Maxim Loskutoff


Many years ago in a city much like this one, though larger and more prosperous, a man killed his neighbor. The murder was committed with a hammer or chair or some other blunt instrument, either in the morning or afternoon. The man cut the corpse into pieces, wrapped each piece in plastic, and stuffed them into the refrigerator, probably resolving never to open it again. Some weeks later, after he had confessed, the police discovered the body in this same condition. "It was packed in so tight you couldn’t even fit an egg," the inspector told the few reporters gathered to detail the crime. "Not even an egg."

And in the end this is what you remember. Not the name of the perpetrator or his victim, the reason for the crime, the manner of the killing, or the weapon itself. Even that great city where you spent so much of your youth has faded from memory, as have the lovers you had there. But the refrigerator packed so tight that not even an egg would fit remains. And you wonder if the strangeness of the world is due to your view of the past, or if somehow you have lost your way.



The hero leaves his village and goes on a long journey. He overcomes evil, acquires great wealth, and perhaps even comes to know himself. But when he returns home, in a turn that strikes him as overwhelmingly unjust, his wife is gone. "Do her eyes not linger on the horizon?" he asks the gods.
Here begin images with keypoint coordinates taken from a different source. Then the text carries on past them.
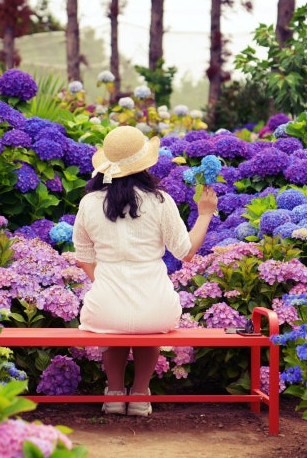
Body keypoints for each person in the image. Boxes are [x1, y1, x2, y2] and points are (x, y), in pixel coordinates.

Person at [72, 125, 218, 417]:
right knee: (146, 323)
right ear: (143, 165)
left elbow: (84, 258)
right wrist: (204, 214)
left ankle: (114, 393)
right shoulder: (160, 201)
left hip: (105, 308)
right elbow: (186, 252)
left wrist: (106, 284)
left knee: (113, 322)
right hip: (156, 306)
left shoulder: (89, 203)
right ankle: (139, 394)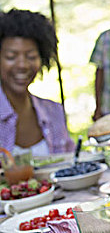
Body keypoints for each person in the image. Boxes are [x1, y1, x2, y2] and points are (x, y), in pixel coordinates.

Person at [0, 9, 75, 156]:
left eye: (31, 56)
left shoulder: (54, 112)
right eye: (11, 57)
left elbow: (72, 165)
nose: (22, 65)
Embarrassed, they do not answer.



Once there was a village on a lake. There was no monster, no horrible beast lurking in the depths. Nothing larger than flitting schools of minnows and the occasional frog. Even in the center you could see all the way down a hundred feet to the rocky bottom.

The men of the village did not trust the lake. It made them nervous. They would row out and stare down into the depths, their spears ready, waiting for something to emerge. But, of course, nothing ever did.

Day by day, month by month, they grew more anxious. They refused to hunt. They refused to sleep, or lie with their wives. They stared down into the lake. It is like sleep without dreams, they said. Death without God, and unable to explain, the priest was driven from the village.

Finally, on the coldest night of the year, as the men sat huddled in their boats, a woman walked into the lake. She wore a white dress with stones sewn into the seams, so heavy she could barely lift her arms. She walked until she sank beneath the surface and drifted to the bottom where her body lay, pale and beautiful.

The men were much relieved. Beware, they said to the travelers who passed through the village, there is a madwoman in the lake. At night you can hear her call.



The seed of the parable project came from my struggles to write about my time living in Africa. I found myself slipping into either the cloying voice of a traveler attempting to imitate local rhythms, or a moralistic outsider casting judgments on a culture he didn't understand. The moralistic outsider voice was more interesting. After I let it run free, it changed. Turning to subjects far-flung and strange. One particularly beautiful influence is Kafka's Poseidon.